◆ WORK ORDER: Recast everything from the line containing "com o objetivo de determinar se foram" down to the end of the material as a Markdown table with the columns "No." and "Entry", one numbered row per line. Skip blank lines and leave the pictures out.

◆ MATERIAL FOR THE TASK:
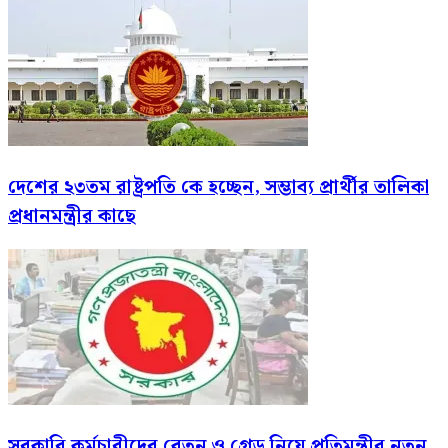
দেশের ২৩তম রাষ্ট্রপতি কে হচ্ছেন, সম্ভাব্য প্রার্থীর তালিকা
প্রধানমন্ত্রীর কাছে
সরকারি কর্মচারীদের বেতন ও গ্রেড নিয়ে প্রতিমন্ত্রীর নতুন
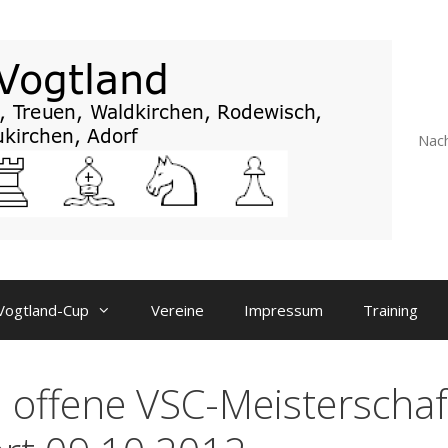
Nach
Vogtland-Cup
Vereine
Impressum
Training
. offene VSC-Meisterschaf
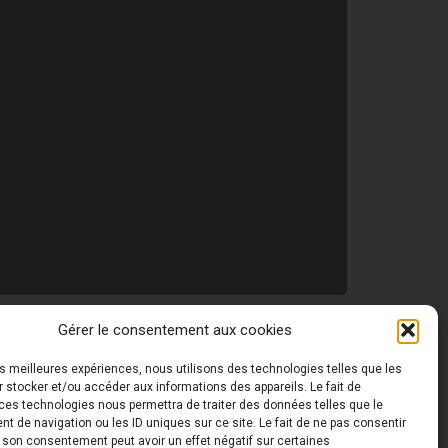
Gérer le consentement aux cookies
les meilleures expériences, nous utilisons des technologies telles que les
 ©
Toutes les photos de ce site sont la propriété de
 stocker et/ou accéder aux informations des appareils. Le fait de
ces technologies nous permettra de traiter des données telles que le
 de navigation ou les ID uniques sur ce site. Le fait de ne pas consentir
r son consentement peut avoir un effet négatif sur certaines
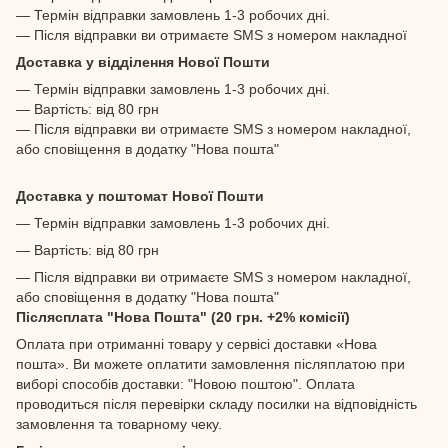
— Термін відправки замовлень 1-3 робочих дні.
— Після відправки ви отримаєте SMS з номером накладної
Доставка у відділення Нової Пошти
— Термін відправки замовлень 1-3 робочих дні.
— Вартість: від 80 грн
— Після відправки ви отримаєте SMS з номером накладної,
або сповіщення в додатку "Нова пошта"
Доставка у поштомат Нової Пошти
— Термін відправки замовлень 1-3 робочих дні.
— Вартість: від 80 грн
— Після відправки ви отримаєте SMS з номером накладної,
або сповіщення в додатку "Нова пошта"
Післясплата "Нова Пошта" (20 грн. +2% комісії)
Оплата при отриманні товару у сервісі доставки «Нова
пошта». Ви можете оплатити замовлення післяплатою при
виборі способів доставки: "Новою поштою". Оплата
проводиться після перевірки складу посилки на відповідність
замовлення та товарному чеку.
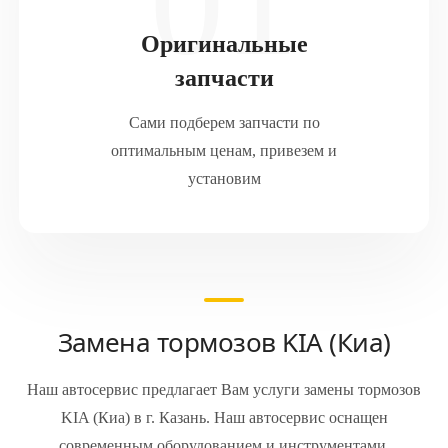
Оригинальные
запчасти
Сами подберем запчасти по
оптимальным ценам, привезем и
установим
Замена тормозов KIA (Киа)
Наш автосервис предлагает Вам услуги замены тормозов
KIA (Киа) в г. Казань. Наш автосервис оснащен
современным оборудованием и инструментами.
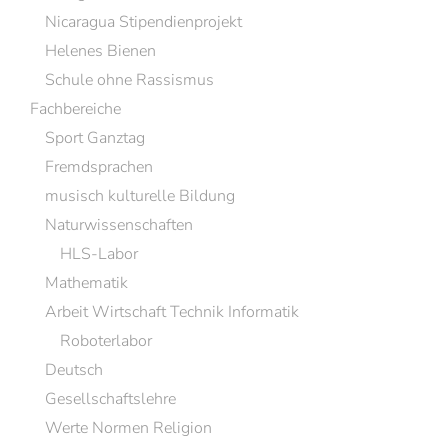
Nicaragua Stipendienprojekt
Helenes Bienen
Schule ohne Rassismus
Fachbereiche
Sport Ganztag
Fremdsprachen
musisch kulturelle Bildung
Naturwissenschaften
HLS-Labor
Mathematik
Arbeit Wirtschaft Technik Informatik
Roboterlabor
Deutsch
Gesellschaftslehre
Werte Normen Religion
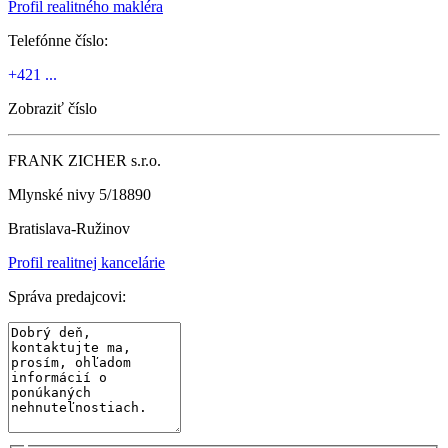
Profil realitného makléra
Telefónne číslo:
+421 ...
Zobraziť číslo
FRANK ZICHER s.r.o.
Mlynské nivy 5/18890
Bratislava-Ružinov
Profil realitnej kancelárie
Správa predajcovi:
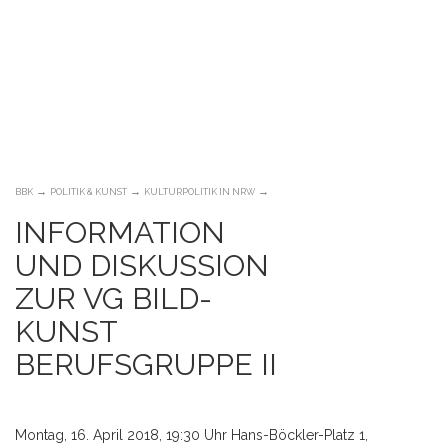
Skip
to
→
→
→
BBK
POLITIK & KUNST
KULTURPOLITIK IN NRW
content
INFORMATION
UND DISKUSSION
ZUR VG BILD-
KUNST
BERUFSGRUPPE II
Montag, 16. April 2018, 19:30 Uhr Hans-Böckler-Platz 1,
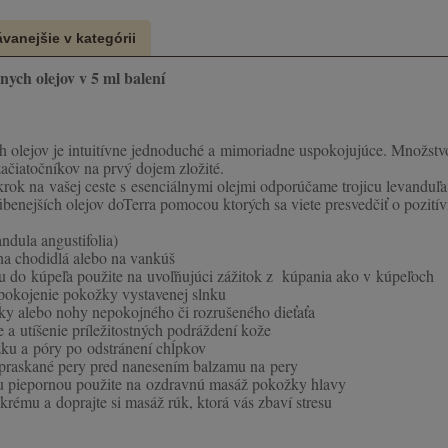
vanejšie v kategórii
nych olejov v 5 ml balení
h olejov je intuitívne jednoduché a mimoriadne uspokojujúce. Množstv
začiatočníkov na prvý dojem zložité.
ok na vašej ceste s esenciálnymi olejmi odporúčame trojicu levanduľa,
bľúbenejších olejov doTerra pomocou ktorých sa viete presvedčiť o pozit
dula angustifolia)
na chodidlá alebo na vankúš
u do kúpeľa použite na uvoľňujúci zážitok z kúpania ako v kúpeľoch
pokojenie pokožky vystavenej slnku
uky alebo nohy nepokojného či rozrušeného dieťaťa
 a utíšenie príležitostných podráždení kože
žku a póry po odstránení chĺpkov
opraskané pery pred nanesením balzamu na pery
u piepornou použite na ozdravnú masáž pokožky hlavy
 krému a doprajte si masáž rúk, ktorá vás zbaví stresu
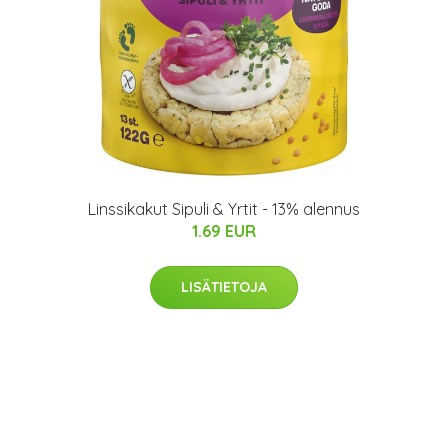
Linssikakut Sipuli & Yrtit - 13% alennus
1.69 EUR
LISÄTIETOJA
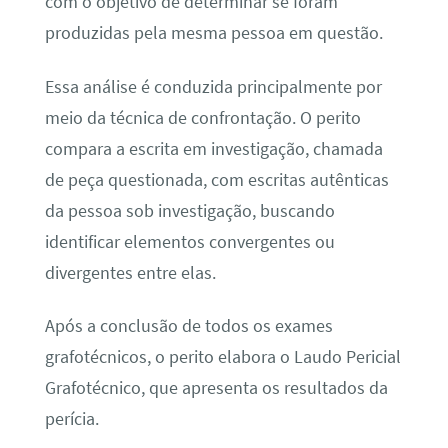
com o objetivo de determinar se foram
produzidas pela mesma pessoa em questão.
Essa análise é conduzida principalmente por
meio da técnica de confrontação. O perito
compara a escrita em investigação, chamada
de peça questionada, com escritas autênticas
da pessoa sob investigação, buscando
identificar elementos convergentes ou
divergentes entre elas.
Após a conclusão de todos os exames
grafotécnicos, o perito elabora o Laudo Pericial
Grafotécnico, que apresenta os resultados da
perícia.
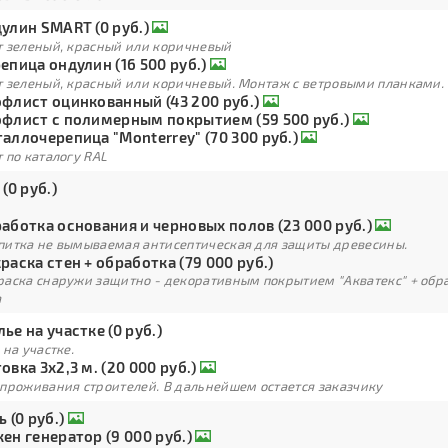
улин SMART (0 руб.)
т зеленый, красный или коричневый
епица ондулин (16 500 руб.)
т зеленый, красный или коричневый. Монтаж с ветровыми планками.
флист оцинкованный (43 200 руб.)
флист с полимерным покрытием (59 500 руб.)
аллочерепица "Monterrey" (70 300 руб.)
 по каталогу RAL
 (0 руб.)
аботка основания и черновых полов (23 000 руб.)
питка не вымываемая антисептическая для защиты древесины.
раска стен + обработка (79 000 руб.)
раска снаружи защитно - декоративным покрытием "Акватекс" + обра
а
ье на участке (0 руб.)
 на участке.
овка 3х2,3 м. (20 000 руб.)
 проживания строителей. В дальнейшем остается заказчику
ь (0 руб.)
ен генератор (9 000 руб.)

◆ TASK OUTPUT:
| No. | Entry |
|---|---|
| 1 | com o objetivo de determinar se foram |
| 2 | produzidas pela mesma pessoa em questão. |
| 3 | Essa análise é conduzida principalmente por |
| 4 | meio da técnica de confrontação. O perito |
| 5 | compara a escrita em investigação, chamada |
| 6 | de peça questionada, com escritas autênticas |
| 7 | da pessoa sob investigação, buscando |
| 8 | identificar elementos convergentes ou |
| 9 | divergentes entre elas. |
| 10 | Após a conclusão de todos os exames |
| 11 | grafotécnicos, o perito elabora o Laudo Pericial |
| 12 | Grafotécnico, que apresenta os resultados da |
| 13 | perícia. |
| 14 | улин SMART (0 руб.) |
| 15 | т зеленый, красный или коричневый |
| 16 | епица ондулин (16 500 руб.) |
| 17 | т зеленый, красный или коричневый. Монтаж с ветровыми планками. |
| 18 | флист оцинкованный (43 200 руб.) |
| 19 | флист с полимерным покрытием (59 500 руб.) |
| 20 | аллочерепица "Monterrey" (70 300 руб.) |
| 21 |  по каталогу RAL |
| 22 |  (0 руб.) |
| 23 | аботка основания и черновых полов (23 000 руб.) |
| 24 | питка не вымываемая антисептическая для защиты древесины. |
| 25 | раска стен + обработка (79 000 руб.) |
| 26 | раска снаружи защитно - декоративным покрытием "Акватекс" + обра |
| 27 | а |
| 28 | ье на участке (0 руб.) |
| 29 |  на участке. |
| 30 | овка 3х2,3 м. (20 000 руб.) |
| 31 |  проживания строителей. В дальнейшем остается заказчику |
| 32 | ь (0 руб.) |
| 33 | ен генератор (9 000 руб.) |